Valérie Zézé fait partie des petits délinquants multirécidivistes, de ces personnes qui passent des mois, des années en prison pour avoir volé des parfums, du champagne, du foie gras en grande surface. Elle a été prof de français pendant un an.
Elle a un fils ado, qui risque d’arrêter les études. En prison pour femmes, elle met des tartes aux autres, elle cuisine un gâteau pour son fils (gâteau qui, faute des deux rapports administratifs requis, n’aura jamais le droit d'être mangé), elle parle aux pigeons.
Voilà un témoignage sincère et humain sur la vie d’une personne emprisonnée. Loin de vouloir innocenter son héroïne, la BD veut avant tout l’humaniser : lui laisser un espace d’expression, pour expliquer les logiques, quelles qu'elles soient, de sa vie, de ses actions.
Le portrait de l’héroïne n’a rien de pathétique ou de naïf : c’est une personne qu’on pourrait croiser dans la rue, brutale et tendre, capable d’irresponsabilité aussi bien que d'une grande volonté, rêveuse et cynique, changée autant qu’une autre le serait par les conditions carcérales.

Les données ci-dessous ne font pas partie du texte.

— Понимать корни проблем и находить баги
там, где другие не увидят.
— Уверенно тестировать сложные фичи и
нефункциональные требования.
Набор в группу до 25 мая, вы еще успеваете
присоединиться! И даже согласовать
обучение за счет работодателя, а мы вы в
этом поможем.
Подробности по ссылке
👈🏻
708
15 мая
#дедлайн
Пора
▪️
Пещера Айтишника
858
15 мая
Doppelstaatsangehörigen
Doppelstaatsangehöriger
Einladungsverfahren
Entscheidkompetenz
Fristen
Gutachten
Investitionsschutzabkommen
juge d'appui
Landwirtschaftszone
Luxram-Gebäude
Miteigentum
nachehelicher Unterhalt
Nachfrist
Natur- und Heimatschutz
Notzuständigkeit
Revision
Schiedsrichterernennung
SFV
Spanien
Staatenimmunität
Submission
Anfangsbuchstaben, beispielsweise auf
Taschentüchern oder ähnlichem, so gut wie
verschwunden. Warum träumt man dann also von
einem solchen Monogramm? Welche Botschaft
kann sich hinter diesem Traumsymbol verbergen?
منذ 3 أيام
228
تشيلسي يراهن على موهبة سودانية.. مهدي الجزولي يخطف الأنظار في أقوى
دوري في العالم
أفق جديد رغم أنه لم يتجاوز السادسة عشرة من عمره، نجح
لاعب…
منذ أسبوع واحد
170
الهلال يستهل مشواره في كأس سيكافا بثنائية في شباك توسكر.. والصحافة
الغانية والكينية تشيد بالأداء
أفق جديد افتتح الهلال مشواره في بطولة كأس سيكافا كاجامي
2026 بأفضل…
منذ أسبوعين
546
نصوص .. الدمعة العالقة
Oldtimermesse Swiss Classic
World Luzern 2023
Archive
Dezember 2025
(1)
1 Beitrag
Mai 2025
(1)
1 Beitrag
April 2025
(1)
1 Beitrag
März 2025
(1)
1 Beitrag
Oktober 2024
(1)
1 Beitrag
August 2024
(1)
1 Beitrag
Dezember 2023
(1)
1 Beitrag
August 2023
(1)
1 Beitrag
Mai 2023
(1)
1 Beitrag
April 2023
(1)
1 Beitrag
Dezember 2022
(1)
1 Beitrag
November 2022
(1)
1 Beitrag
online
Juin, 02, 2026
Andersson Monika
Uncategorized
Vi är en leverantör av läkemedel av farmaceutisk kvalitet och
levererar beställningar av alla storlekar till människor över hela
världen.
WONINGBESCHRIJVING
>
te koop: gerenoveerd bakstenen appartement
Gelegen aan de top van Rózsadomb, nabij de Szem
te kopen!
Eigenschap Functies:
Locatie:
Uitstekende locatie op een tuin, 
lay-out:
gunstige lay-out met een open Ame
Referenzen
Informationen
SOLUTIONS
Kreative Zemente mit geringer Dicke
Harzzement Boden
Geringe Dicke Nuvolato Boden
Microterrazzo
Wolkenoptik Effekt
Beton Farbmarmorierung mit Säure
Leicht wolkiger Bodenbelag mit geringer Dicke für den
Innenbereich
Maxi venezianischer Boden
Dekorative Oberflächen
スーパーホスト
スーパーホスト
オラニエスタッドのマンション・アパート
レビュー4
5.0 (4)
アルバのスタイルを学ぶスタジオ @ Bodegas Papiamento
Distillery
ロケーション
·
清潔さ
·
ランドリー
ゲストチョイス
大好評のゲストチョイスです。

En 1974, Valéry Giscard d’Estaing disait "la prison, c'est la privation de la liberté d'aller et venir, et rien d'autre". Dans cette BD, la prison se veut bien plus violente que cela : privation d’intimité, promiscuité, violence, administration kafkaïenne et persécutions incessantes, ajout de nouveaux traumatismes pour les détenus et pour leurs proches, et puis l’entrée dans un système où détenues, gardiennes, administration et gens de l’extérieur trouvent finalement un équilibre malsain, au point de ne plus savoir comment exister sans la prison.
Valérie finit sa peine, n’a pas de ressources, n’a pas les bons papiers en Belgique, où elle vit depuis trente ans. Le propriétaire de l’appartement de son fils interdit à ce dernier de l’héberger plus d’une nuit, alors elle squatte dans un bâtiment sans chauffage, avec d’autres ex-drogués qui tentent de rester clean. Et là, ouf, sa demande de cure de désintoxication est acceptée. Et puis, second miracle, elle trouve un logement à titre gracieux, où plus tard elle rencontre les bédéistes Delphine et Anaële Hermans. Sans ces deux coups de chance, cette bande-dessinée existerait-elle aujourd’hui ? Et quelles sont les histoires inconnues de celles et ceux qui n’ont jamais rencontré de scénariste ?
La ballade des dangereuses - Delphine et Anaële Hermans, Valérie Zézé, chez La Boîte à Bulles.